In the States, with the newspaper industry in free-fall and reporting staffs being stripped to the bone, the hockey beat is among the first to be sacrificed. Which means that as thin a slice of newspaper space as hockey used to get, it's a whole lot thinner now. In many markets, hockey is a "starter" beat for interns or fresh-from-journalism-school kids, so the level of analysis is understandably superficial, and TV reporting on hockey has to fit into such a tiny hole, it barely scratches the surface.
The newspaper business isn't any healthier here, the difference being that papers in Canada will cut anything BUT hockey coverage, because survey after survey of readership tastes keep coming back with the same results: give us more hockey, we'll live without the rest. And radio and television have all kinds of time, and staff, to devote to hockey.

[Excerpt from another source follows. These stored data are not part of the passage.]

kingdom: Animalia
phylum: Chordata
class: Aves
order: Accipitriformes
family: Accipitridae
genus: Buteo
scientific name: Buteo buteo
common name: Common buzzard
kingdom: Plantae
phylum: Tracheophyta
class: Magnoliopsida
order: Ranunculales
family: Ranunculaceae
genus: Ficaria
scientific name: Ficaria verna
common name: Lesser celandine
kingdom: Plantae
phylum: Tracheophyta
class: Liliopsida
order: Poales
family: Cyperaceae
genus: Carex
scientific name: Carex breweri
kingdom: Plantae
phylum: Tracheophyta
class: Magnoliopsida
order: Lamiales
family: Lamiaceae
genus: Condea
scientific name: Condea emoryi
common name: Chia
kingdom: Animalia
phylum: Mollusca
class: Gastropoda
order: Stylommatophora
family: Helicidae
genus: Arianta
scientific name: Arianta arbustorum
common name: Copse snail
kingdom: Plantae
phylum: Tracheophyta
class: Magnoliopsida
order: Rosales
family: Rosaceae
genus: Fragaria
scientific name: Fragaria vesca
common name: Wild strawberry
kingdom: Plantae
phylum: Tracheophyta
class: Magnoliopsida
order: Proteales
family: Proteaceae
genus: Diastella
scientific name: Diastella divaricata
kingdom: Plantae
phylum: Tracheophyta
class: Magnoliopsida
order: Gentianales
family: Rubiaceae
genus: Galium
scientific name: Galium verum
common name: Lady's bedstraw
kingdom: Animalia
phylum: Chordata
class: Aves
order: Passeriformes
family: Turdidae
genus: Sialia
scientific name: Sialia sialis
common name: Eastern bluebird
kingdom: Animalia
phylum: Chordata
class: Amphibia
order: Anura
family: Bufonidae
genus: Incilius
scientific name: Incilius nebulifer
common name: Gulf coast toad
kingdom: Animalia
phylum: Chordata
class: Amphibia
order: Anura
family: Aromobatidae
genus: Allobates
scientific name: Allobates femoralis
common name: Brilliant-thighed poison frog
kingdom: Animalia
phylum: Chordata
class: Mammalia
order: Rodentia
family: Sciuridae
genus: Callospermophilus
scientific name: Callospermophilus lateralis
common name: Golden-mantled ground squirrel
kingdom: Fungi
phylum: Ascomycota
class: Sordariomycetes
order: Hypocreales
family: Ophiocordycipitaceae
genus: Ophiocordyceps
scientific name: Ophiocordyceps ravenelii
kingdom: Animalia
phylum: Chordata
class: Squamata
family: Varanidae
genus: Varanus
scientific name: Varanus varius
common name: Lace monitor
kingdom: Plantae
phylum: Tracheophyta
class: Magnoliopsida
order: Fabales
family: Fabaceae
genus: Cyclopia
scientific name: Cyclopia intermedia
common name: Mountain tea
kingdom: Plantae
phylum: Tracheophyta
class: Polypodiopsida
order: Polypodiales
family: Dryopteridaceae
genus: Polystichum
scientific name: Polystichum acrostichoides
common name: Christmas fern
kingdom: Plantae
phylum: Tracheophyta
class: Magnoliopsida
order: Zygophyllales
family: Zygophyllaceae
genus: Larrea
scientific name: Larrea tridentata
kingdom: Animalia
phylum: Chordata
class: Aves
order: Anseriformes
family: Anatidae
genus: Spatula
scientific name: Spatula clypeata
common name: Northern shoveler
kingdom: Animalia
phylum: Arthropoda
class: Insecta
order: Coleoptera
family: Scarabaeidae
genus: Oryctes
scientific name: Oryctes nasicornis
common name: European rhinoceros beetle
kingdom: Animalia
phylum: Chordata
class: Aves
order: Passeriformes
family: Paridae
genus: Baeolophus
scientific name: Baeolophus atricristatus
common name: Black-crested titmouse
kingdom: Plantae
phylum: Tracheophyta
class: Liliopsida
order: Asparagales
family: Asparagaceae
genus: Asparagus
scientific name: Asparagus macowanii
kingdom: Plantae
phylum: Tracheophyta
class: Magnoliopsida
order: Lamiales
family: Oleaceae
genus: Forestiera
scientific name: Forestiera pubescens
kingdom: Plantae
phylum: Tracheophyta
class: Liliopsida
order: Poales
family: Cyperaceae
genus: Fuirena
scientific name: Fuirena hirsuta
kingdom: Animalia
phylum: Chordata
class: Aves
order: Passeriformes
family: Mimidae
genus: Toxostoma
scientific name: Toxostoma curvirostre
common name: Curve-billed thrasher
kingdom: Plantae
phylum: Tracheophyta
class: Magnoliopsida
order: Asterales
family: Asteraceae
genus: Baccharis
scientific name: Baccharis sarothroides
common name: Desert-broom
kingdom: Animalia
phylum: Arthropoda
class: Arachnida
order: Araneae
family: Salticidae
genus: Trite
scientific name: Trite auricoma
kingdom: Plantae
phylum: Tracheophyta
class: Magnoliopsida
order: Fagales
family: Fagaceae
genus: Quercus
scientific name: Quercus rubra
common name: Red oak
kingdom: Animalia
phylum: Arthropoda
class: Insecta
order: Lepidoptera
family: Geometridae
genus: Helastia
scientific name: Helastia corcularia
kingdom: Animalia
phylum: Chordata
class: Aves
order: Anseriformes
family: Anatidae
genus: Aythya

So if anything, the disparity between the amount of external pressure exerted on an NHL franchise in Canada, compared with its American equivalent, is only growing larger.
Absent the heavy, everyday scrutiny and relentless demand for results, a player can work his way through a slump without being pilloried in the U.S., a coach can survive a losing streak, a smart hockey man can take his time, make a studied plan and stick to it until his team is built.
No such luxuries are available in Canada.
So the brain drain of managing and coaching talent heads south, to gentler climes. And the most sought-after free agents don't want to sign up for the kind of relentless attention they get up here.
The exchange rate on the dollar may be getting us closer, but as for the hockey talent that could put us over the top....
"I mean, hockey is not a sport in Canada. Everyone knows that. It's a religion," Burke said during his team's 2007 Stanley Cup victory over the Senators -- the end a playoff run greatly aided by Chris Pronger, who abandoned Edmonton after the previous season because he'd had his fill of scrutiny.
"Does it put more pressure on Ottawa? I don't know."
He knows, all right.
Is This The Year? Could be ... if the Detroit Red Wings join the Continental Hockey League.